> [本文抜粋]:
※「部活動サポートプログラム」と「中高生ボランティア・サポートプログラム」は2014年度で終了とさせていただきました。何卒ご了承くださいませ。

東日本大震災以降、一関市内の中学校では主に陸前高田市の中学校に対して支援を行ってきました。その中で一関市立中里中学校では、資源回収を行った収益金で中学校の校庭にソーラー街路灯を寄贈したり、希望者による被災地での草刈り作業など様々な活動を実施してきました。そして昨年の夏には陸前高田市の復興サポートステーションの方と共に、陸前高田市気仙町の夏祭り会場の草刈りと、がれき・ガラス・瓦などの撤去と分別作業を行いました。
作業に入る前に復興サポートステーションの方から「活動の成果も大切だが、ボランティア活動をしている姿が地域の方を勇気づける」という言葉をかけてもらい、総勢35名の生徒たちは約4時間もの間、炎天下の駐車スペースで作業を行いました。
生徒たちは被災地域を実際に目で見て、復興の道が簡単ではないことを感じる一方で、
「この活動で、人の為に一生懸命頑張ることの大切さを知った。」

> [練習課題]:
(1) 本文抜粋のうち、「東日本大震災以降、一関市内の」から「スペースで作業を行いました。」までを、その語句も含めて一字一句そのまま書き写してください。
(2) 本文抜粋にある「東日本大震災以降、一関市内の中学校では主に陸前高田市の中学校に対して支援を行ってきました。」という一文を英語に訳してください。

> [データ欄]:
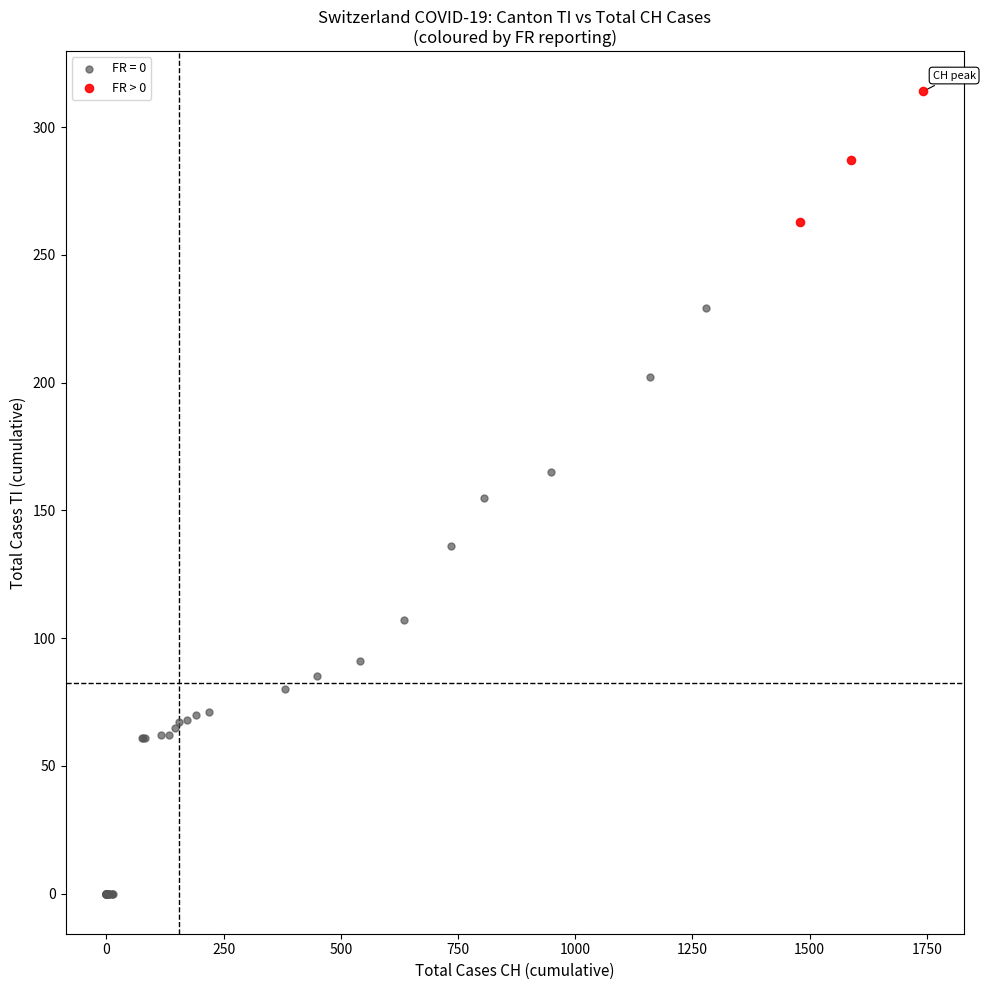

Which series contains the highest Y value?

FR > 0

> [番号別解答]:
(1)
東日本大震災以降、一関市内の中学校では主に陸前高田市の中学校に対して支援を行ってきました。その中で一関市立中里中学校では、資源回収を行った収益金で中学校の校庭にソーラー街路灯を寄贈したり、希望者による被災地での草刈り作業など様々な活動を実施してきました。そして昨年の夏には陸前高田市の復興サポートステーションの方と共に、陸前高田市気仙町の夏祭り会場の草刈りと、がれき・ガラス・瓦などの撤去と分別作業を行いました。
作業に入る前に復興サポートステーションの方から「活動の成果も大切だが、ボランティア活動をしている姿が地域の方を勇気づける」という言葉をかけてもらい、総勢35名の生徒たちは約4時間もの間、炎天下の駐車スペースで作業を行いました。

(2) Since the Great East Japan Earthquake, junior high schools in Ichinoseki City have provided support mainly to junior high schools in Rikuzentakata City.